PAGE EXCERPT:
• • • • • • •

Studio album by Human Switchboard
- Released: 1981
- Recorded: 1981, Suma Studios, Cleveland
- Genre: New wave; punk rock;
- Length: 38:21
- Label: I.R.S. Records
- Producer: Paul Hamann

Human Switchboard chronology
| Human Switchboard Live (1980) | Who's Landing in My Hangar? (1981) | Coffee Break! (1982) |

= Who's Landing in My Hangar? =

Who's Landing in My Hangar? was the 1981 debut studio album by American rock band Human Switchboard.

• • • • • • •

DATA BELOW:

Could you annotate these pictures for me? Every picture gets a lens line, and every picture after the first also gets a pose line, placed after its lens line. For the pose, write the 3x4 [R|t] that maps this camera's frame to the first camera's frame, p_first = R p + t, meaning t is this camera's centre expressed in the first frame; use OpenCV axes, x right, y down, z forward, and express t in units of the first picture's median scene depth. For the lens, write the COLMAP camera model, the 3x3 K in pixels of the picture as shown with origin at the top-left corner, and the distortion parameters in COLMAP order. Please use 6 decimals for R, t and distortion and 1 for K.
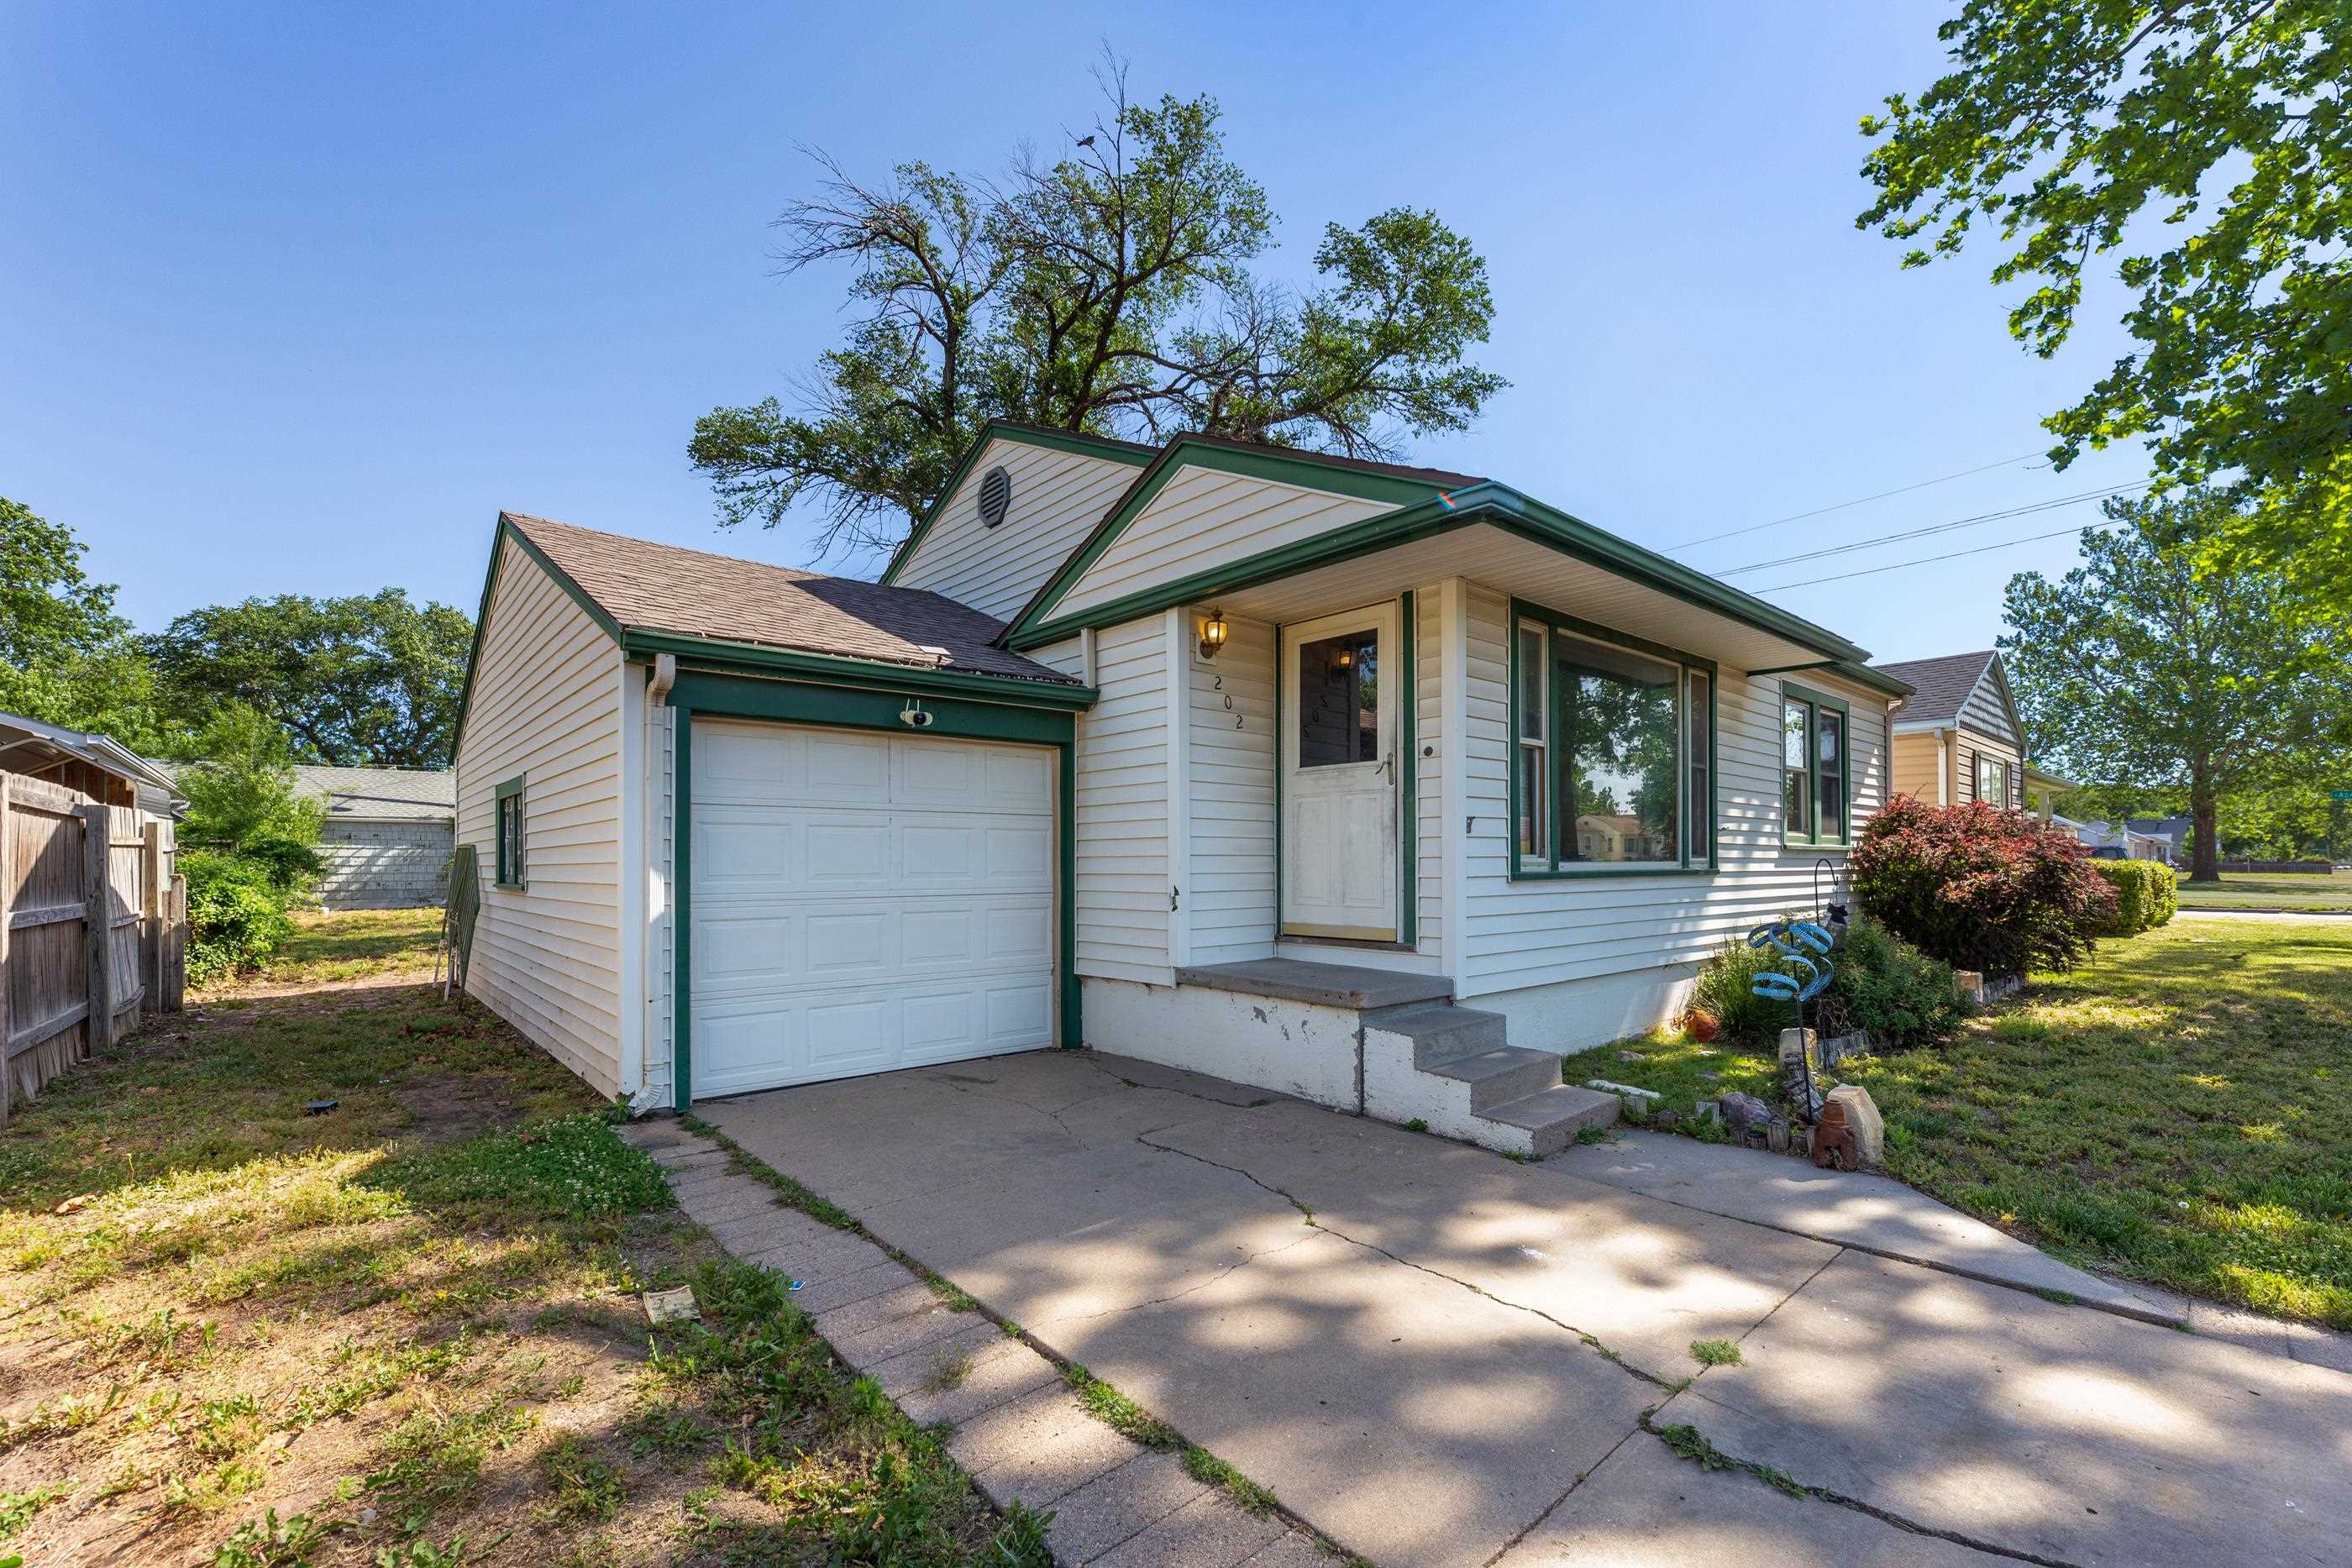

• • • • • • •

WHAT YOU WILL DO:
• 1. In the Human Switchboard album entry, which studio recorded the album?
• 2. Turn the paragraph of the Human Switchboard album entry that begins "Who's Landing in My Hangar? was" into a short list, keeping its main facts.
• 3. Continue the Human Switchboard album entry from its last sentence.

TASK-BY-TASK RESULTS:
• 1. Suma Studios, Cleveland.

• 2.
- Title: Who's Landing in My Hangar?
- Type: debut studio album
- Year: 1981
- Band: Human Switchboard, an American rock band

• 3.
==Critical reception==

Writing in The Boston Phoenix, critic Kit Rachlis opined that "Who’s Landing in My Hangar? is one of the smartest, most emotionally convincing, most compact American new-wave albums ever made. Human Switchboard has come up with a sound so sturdy and agile that it might be called streamlined garage." Trouser Press wrote that Bob Pfeifer "creates a neurotic, high-strung persona that makes for gripping listening." The album was voted the 11th best record of the year in The Village Voices annual Pazz & Jop poll of American critics.

Professional ratings
Review scores
| Source | Rating |
| AllMusic |  |
| The Village Voice | A |

==Track listing==
All songs written by Bob Pfeifer, except where noted.

===Side one===
1. "(Say No To) Saturday's Girl" – 3:50 (Bob Pfeifer / Myrna Marcarian)
2. "Who's Landing in My Hangar?" – 2:38
3. "In This Town" – 3:15
4. "No Heart" – 3:16
5. "Refrigerator Door" – 7:30

===Side two===
1. "I Can Walk Alone" – 3:02 (Bob Pfeifer / Myrna Marcarian)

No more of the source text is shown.